**Your objective:**
According to the passage about Grayson, which set of rules became his bible?

Those efforts paid off. Admitted as a student at the highly selective Bronx High School of Science, Grayson went on to Harvard and then HarvardLawSchool. (While still a law student, he somehow managed to obtain a master's degree in public policy and to pass the exam for a Ph.D. in government.) But his struggles weren't over yet. A brief first marriage left him so broke that he once found himself locked out of the motel room where he'd been living.

In 1984, he got a job as a clerk for the D.C. federal appeals court, where he worked for future Supreme Court justices Antonin Scalia and Ruth Bader Ginsburg. The following year, he joined Ginsburg's husband, Marty, at his renowned Washington law firm, Fried, Frank, Harris, Shriver & Jacobson. "There," Grayson says, "I learned the smallest details of the law that applies to government contracting." The Federal Acquisition Regulation, 600 small-type pages of rules governing every aspect of commercial relationships between the U.S. government and private business, became his bible.

**Provided material:**
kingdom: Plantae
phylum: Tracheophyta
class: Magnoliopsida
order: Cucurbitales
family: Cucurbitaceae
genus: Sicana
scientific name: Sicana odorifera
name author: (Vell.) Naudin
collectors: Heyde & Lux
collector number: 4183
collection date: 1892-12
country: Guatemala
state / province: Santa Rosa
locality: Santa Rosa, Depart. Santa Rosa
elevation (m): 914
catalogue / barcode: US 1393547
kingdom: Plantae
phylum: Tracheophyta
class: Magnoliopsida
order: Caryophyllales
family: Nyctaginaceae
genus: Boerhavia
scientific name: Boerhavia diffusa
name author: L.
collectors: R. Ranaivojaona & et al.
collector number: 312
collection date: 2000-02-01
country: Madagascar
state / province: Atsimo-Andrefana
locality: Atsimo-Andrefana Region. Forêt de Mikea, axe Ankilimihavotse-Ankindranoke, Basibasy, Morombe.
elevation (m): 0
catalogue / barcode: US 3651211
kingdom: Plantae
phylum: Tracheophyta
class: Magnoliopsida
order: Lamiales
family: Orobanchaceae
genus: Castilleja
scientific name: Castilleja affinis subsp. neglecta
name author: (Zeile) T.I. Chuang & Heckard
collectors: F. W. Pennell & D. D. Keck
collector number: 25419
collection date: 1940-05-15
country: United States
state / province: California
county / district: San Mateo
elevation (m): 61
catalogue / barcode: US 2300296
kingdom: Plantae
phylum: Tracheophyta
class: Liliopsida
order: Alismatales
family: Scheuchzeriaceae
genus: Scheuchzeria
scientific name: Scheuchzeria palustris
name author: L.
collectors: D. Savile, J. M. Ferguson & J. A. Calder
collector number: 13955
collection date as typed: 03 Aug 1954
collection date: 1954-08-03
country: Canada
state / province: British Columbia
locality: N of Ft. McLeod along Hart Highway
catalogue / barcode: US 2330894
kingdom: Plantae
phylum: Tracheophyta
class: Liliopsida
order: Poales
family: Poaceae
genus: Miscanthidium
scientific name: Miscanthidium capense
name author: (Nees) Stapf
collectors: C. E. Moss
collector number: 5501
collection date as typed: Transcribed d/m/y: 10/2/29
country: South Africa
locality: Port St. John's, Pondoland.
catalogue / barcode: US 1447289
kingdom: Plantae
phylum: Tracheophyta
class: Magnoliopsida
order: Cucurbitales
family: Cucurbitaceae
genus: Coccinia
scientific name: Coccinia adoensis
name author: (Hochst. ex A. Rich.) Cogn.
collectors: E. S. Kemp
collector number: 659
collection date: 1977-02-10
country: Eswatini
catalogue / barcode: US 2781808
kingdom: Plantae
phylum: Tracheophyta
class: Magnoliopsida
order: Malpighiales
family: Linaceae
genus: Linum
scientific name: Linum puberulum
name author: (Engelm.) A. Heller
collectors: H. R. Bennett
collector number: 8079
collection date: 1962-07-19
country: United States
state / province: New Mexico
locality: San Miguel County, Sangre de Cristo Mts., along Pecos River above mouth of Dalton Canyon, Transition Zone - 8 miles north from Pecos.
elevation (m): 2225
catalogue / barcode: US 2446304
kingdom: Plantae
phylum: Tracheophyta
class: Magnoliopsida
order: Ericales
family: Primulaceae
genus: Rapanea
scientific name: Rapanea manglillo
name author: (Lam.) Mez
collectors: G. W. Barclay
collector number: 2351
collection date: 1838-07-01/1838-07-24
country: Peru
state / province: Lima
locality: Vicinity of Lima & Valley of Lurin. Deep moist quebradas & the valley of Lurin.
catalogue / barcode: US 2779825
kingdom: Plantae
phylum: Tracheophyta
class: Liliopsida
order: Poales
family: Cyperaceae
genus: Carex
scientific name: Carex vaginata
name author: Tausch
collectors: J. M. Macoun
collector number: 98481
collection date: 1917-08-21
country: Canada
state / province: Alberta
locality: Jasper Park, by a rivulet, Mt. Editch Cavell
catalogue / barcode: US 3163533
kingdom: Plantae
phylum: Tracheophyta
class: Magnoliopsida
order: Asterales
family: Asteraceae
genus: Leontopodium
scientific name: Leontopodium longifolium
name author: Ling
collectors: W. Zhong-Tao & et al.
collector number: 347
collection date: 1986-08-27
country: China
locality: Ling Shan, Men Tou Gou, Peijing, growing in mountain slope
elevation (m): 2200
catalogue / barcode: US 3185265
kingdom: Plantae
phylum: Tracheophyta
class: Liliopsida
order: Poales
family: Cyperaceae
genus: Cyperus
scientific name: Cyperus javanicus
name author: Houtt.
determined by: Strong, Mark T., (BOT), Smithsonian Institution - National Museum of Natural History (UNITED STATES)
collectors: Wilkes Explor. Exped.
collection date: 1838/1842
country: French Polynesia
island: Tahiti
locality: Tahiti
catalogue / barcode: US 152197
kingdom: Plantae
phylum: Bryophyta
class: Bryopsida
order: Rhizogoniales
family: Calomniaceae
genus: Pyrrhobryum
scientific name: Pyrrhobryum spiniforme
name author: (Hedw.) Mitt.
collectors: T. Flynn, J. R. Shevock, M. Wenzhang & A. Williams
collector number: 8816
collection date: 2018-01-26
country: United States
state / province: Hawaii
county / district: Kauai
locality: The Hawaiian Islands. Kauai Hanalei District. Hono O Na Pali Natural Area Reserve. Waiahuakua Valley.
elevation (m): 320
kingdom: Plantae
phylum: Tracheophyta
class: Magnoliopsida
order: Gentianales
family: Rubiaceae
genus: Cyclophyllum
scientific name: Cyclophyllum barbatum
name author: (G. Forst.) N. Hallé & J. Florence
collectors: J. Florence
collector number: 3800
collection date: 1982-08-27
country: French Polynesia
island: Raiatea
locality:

**Answer for the task:**
The Federal Acquisition Regulation.